Skandaliczna wypowiedź Trzaskowskiego, a w tle... wielkie pieniądze z Brukseli

– Wszyscy wiedzą, że to przez upór, brak profesjonalizmu, przez łamanie konstytucji tego rządu może być tak, że znikną olbrzymie pieniądze na inwestycje, które są w Warszawie potrzebne. Cięcia są olbrzymie, a jeszcze do tego te pieniądze, które Polska mogłaby dostać, będą prawdopodobnie mrożone przez to, że w Polsce jest łamana konstytucja. I zapłaci pan i ja, zapłacą podatnicy, warszawiacy –
powiedział Rafał Trzaskowski.
Co ciekawe jeśli tylko Rafał Trzaskowski i jego koledzy wygrają wybory to pieniądze pojawią się znowu.

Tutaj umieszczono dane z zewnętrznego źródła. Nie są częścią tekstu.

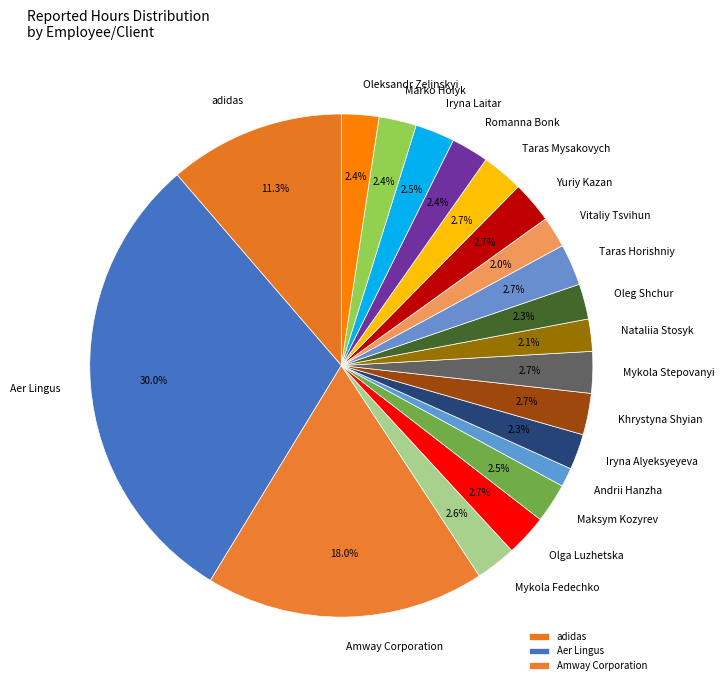

To the nearest percent, what is the difference between the largest and smallest slice percentages?

29%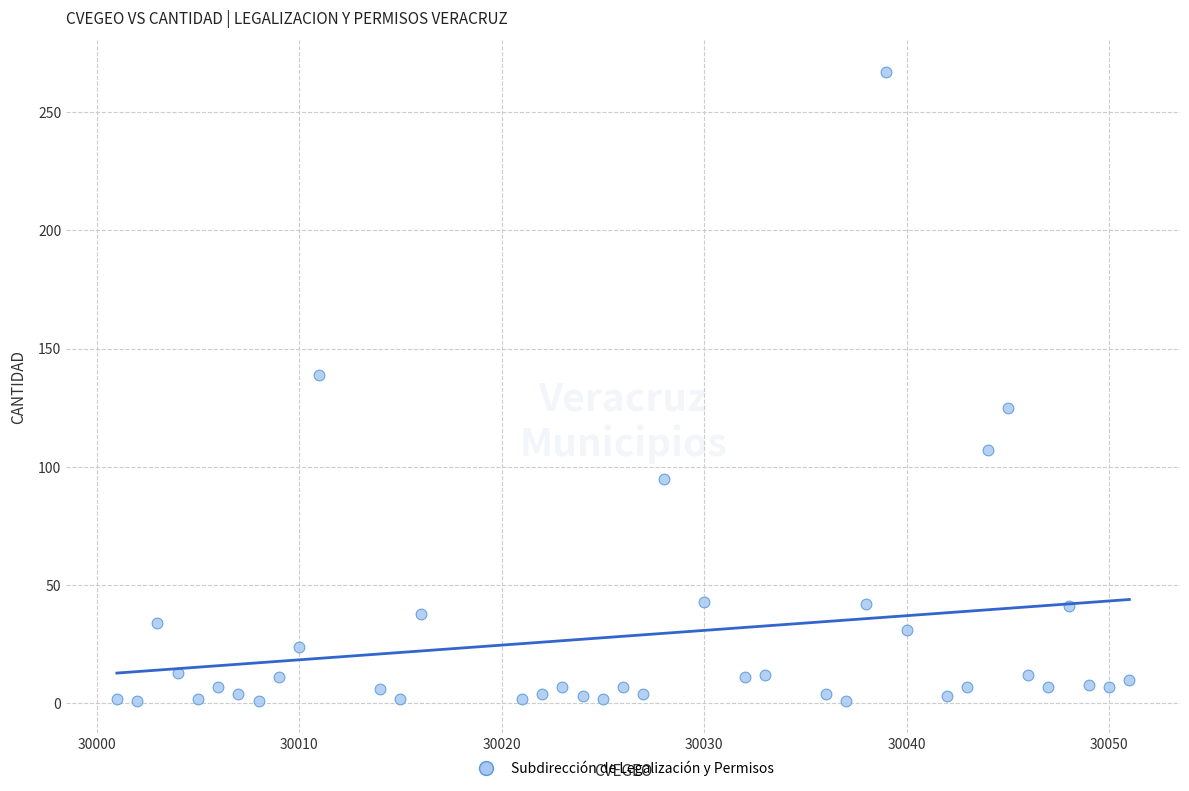

What is the range of X values (max minus min)?

50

– Na szczęście dzięki naszym staraniom te pieniądze nie przepadają, tylko te pieniądze będą mrożone, w związku z tym, jak my wygramy kolejne wybory, to te pieniądze zostaną odmrożone i warszawa skorzysta wtedy z olbrzymich pieniędzy na inwestycje. Natomiast jak dalej będzie rządził PiS przez kolejne lata i dalej będzie łamał konstytucję, to wszyscy w Polsce muszą sobie zdawać sprawę z konsekwencji takich, że nie będzie pieniędzy na inwestycje przez tych awanturników
- zakończył kandydat PO na prezydenta Warszawy.
Tak więc Polacy mają wybór - albo w następnych wyborach zagłosujemy tak jak chce tego Bruksela, albo nici z dalszego rozwoju. Ot, "demokracja".